Exercise directions: Nothing but the pictures should be dropped; repeat the rest of the data below exactly.
-- Material provided follows --
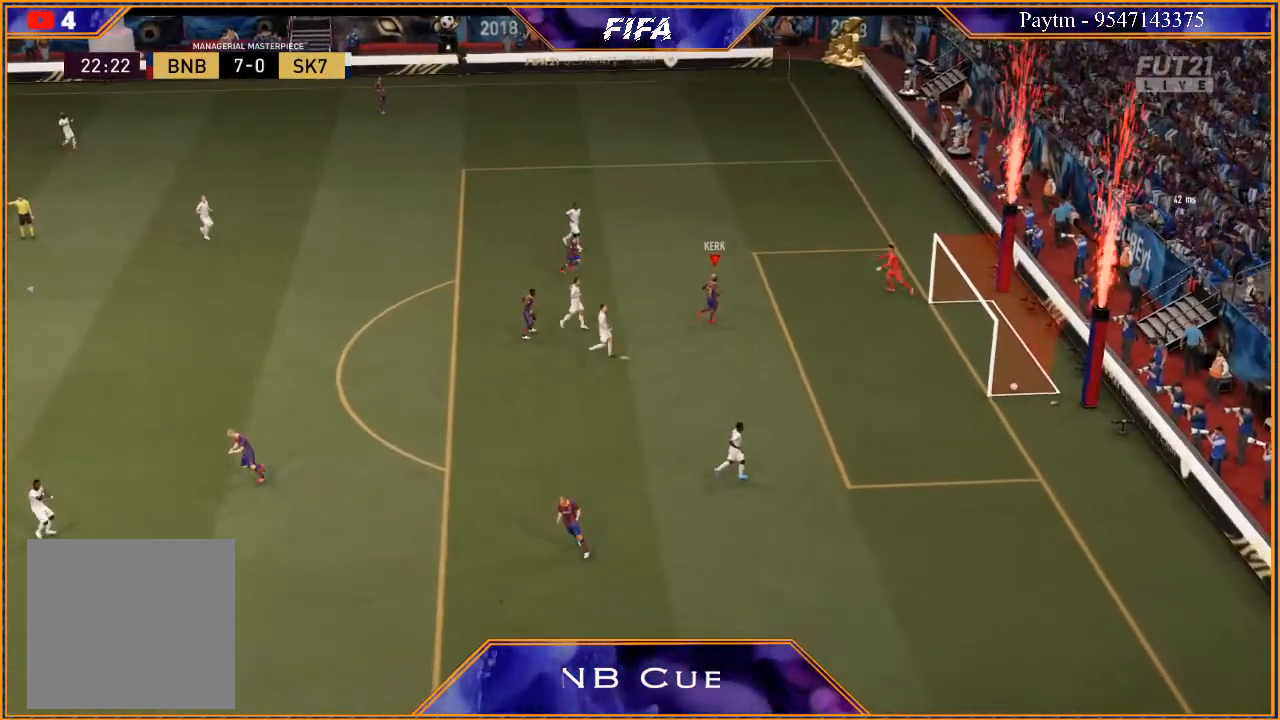
{"buttons": [], "left_stick": "center", "right_stick": "center", "events": [[300, "L1", "down"], [333, "R1", "down"], [500, "L1", "up"], [500, "R1", "up"]]}
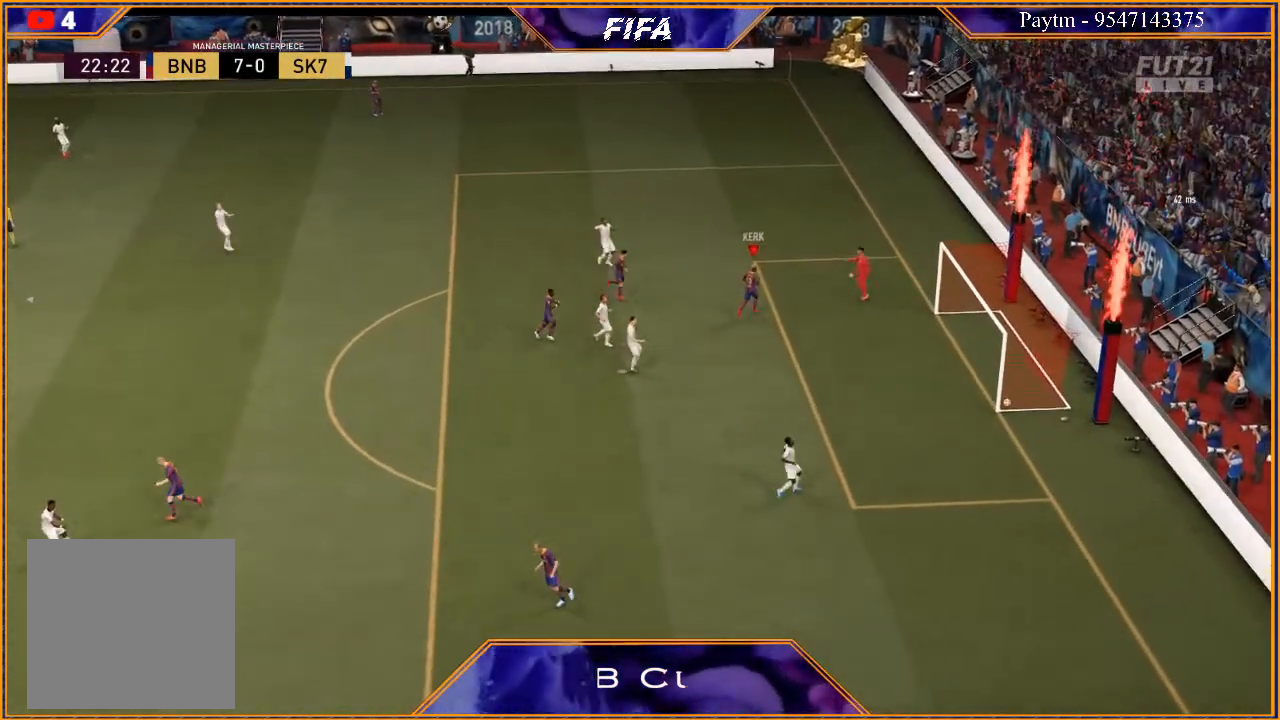
{"buttons": [], "left_stick": "center", "right_stick": "center", "events": []}
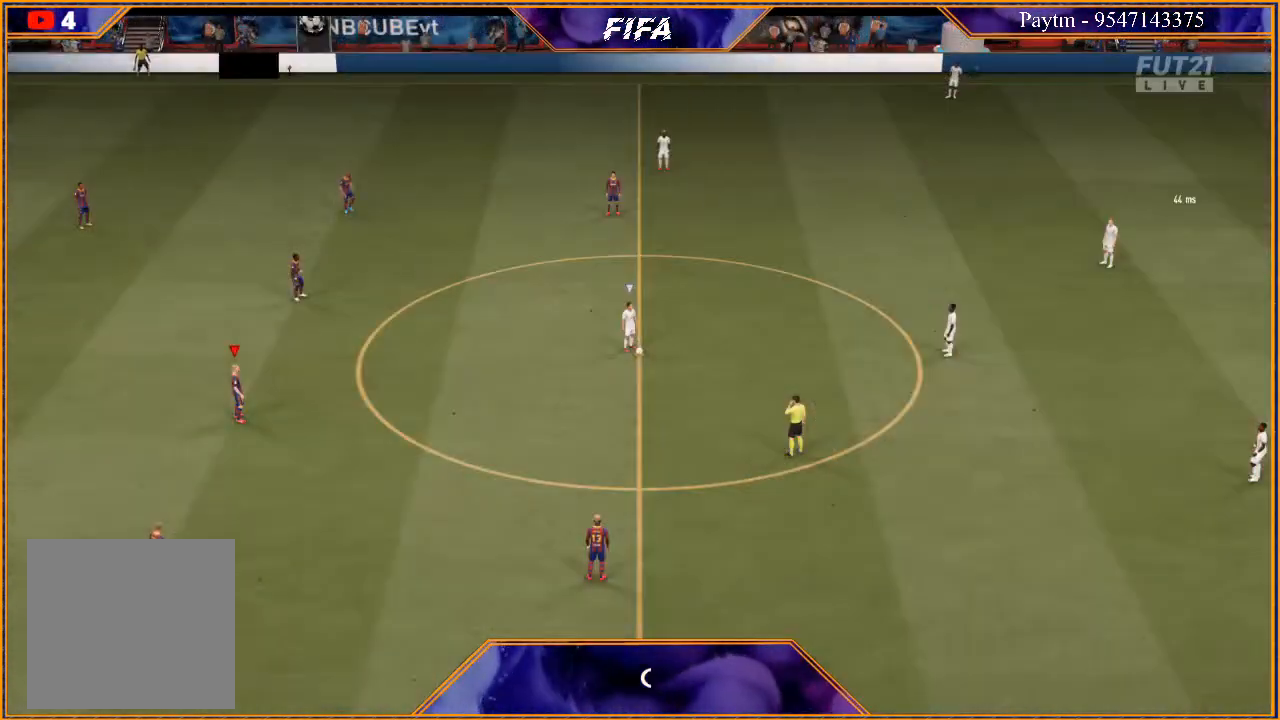
{"buttons": [], "left_stick": "center", "right_stick": "center", "events": []}
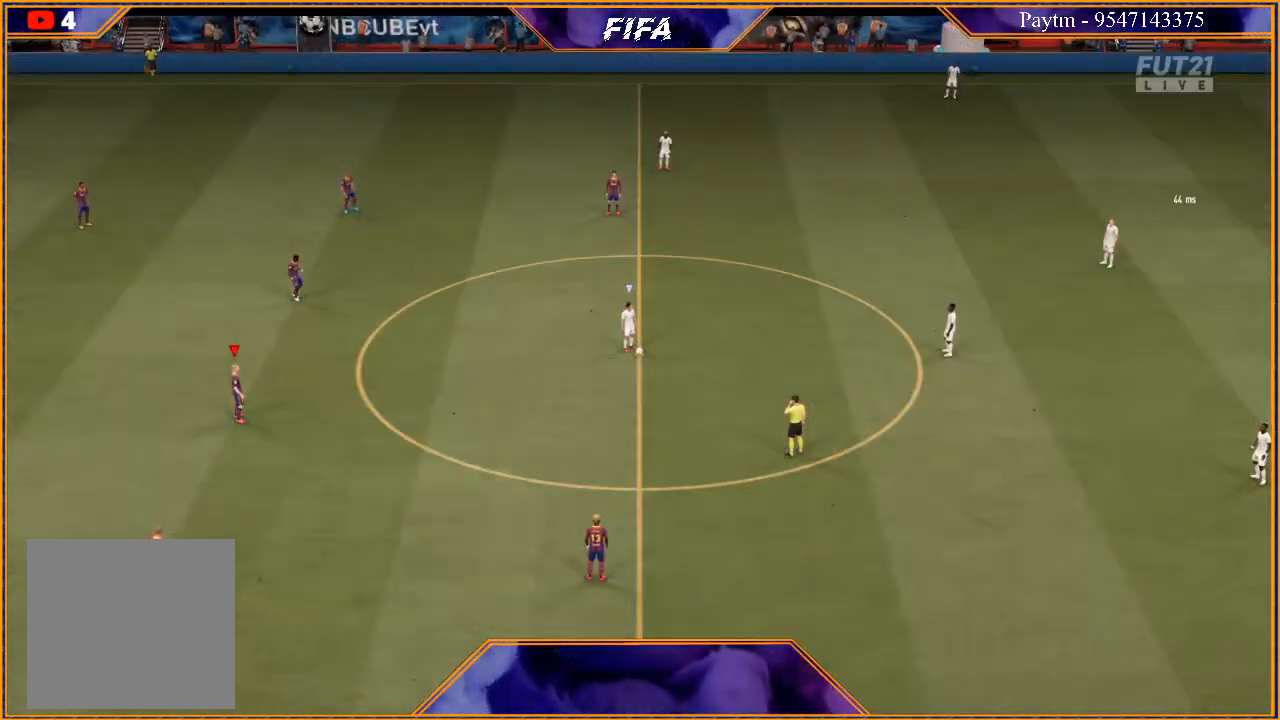
{"buttons": [], "left_stick": "center", "right_stick": "center", "events": []}
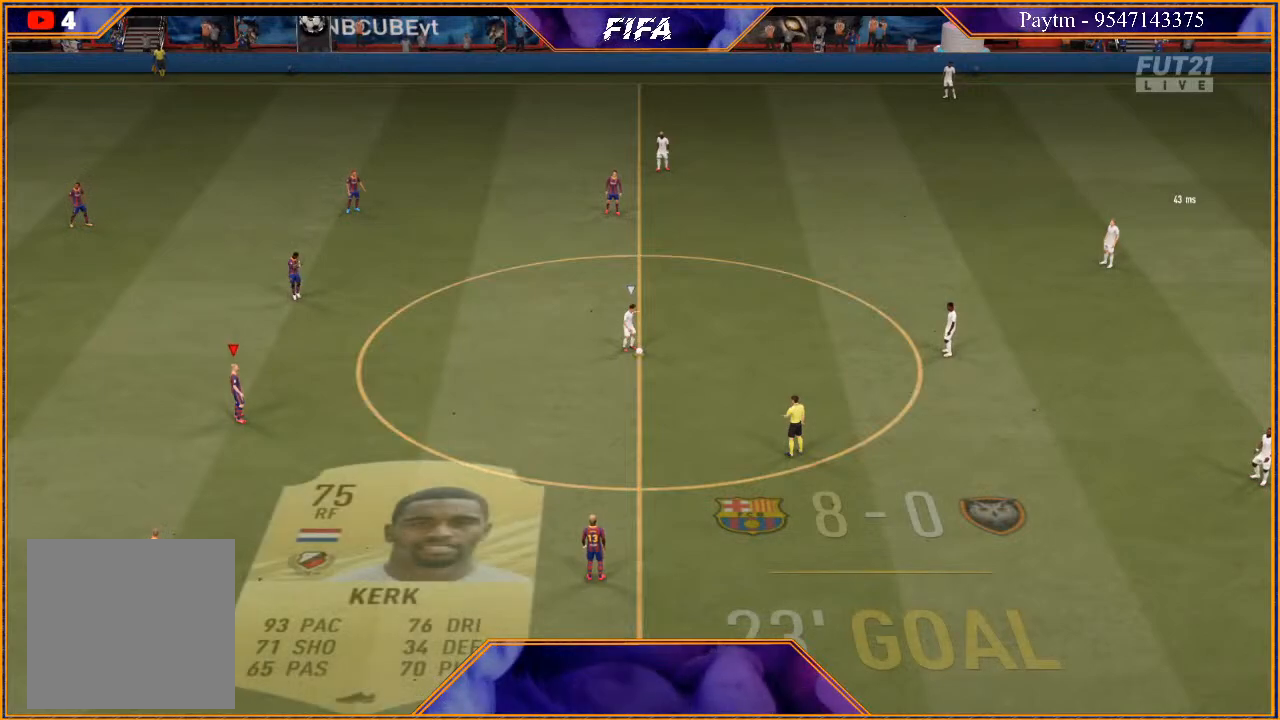
{"buttons": [], "left_stick": "center", "right_stick": "center", "events": []}
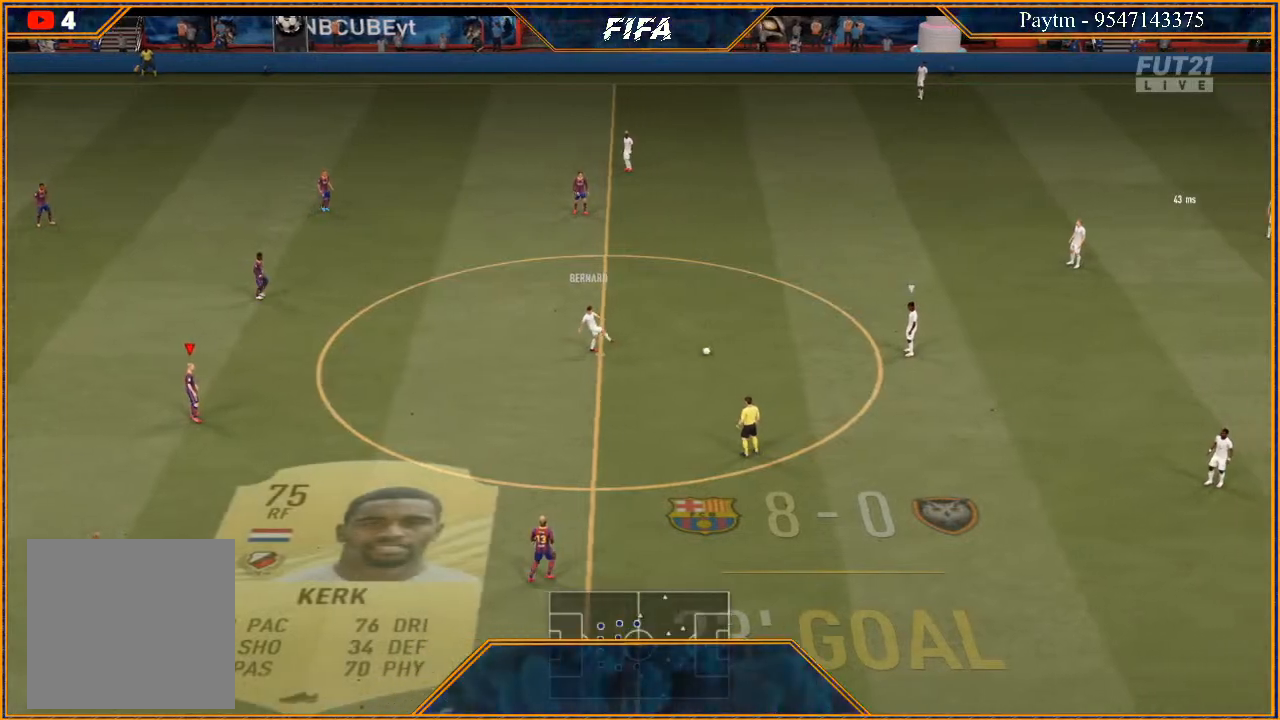
{"buttons": ["R2"], "left_stick": "down-left", "right_stick": "center", "events": [[333, "left_stick", "left"], [400, "left_stick", "down-left"], [467, "R2", "down"]]}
-- Material provided concluded --
Problem solution:
{"buttons": [], "left_stick": "center", "right_stick": "center", "events": [[300, "L1", "down"], [333, "R1", "down"], [500, "L1", "up"], [500, "R1", "up"]]}
{"buttons": [], "left_stick": "center", "right_stick": "center", "events": []}
{"buttons": [], "left_stick": "center", "right_stick": "center", "events": []}
{"buttons": [], "left_stick": "center", "right_stick": "center", "events": []}
{"buttons": [], "left_stick": "center", "right_stick": "center", "events": []}
{"buttons": ["R2"], "left_stick": "down-left", "right_stick": "center", "events": [[333, "left_stick", "left"], [400, "left_stick", "down-left"], [467, "R2", "down"]]}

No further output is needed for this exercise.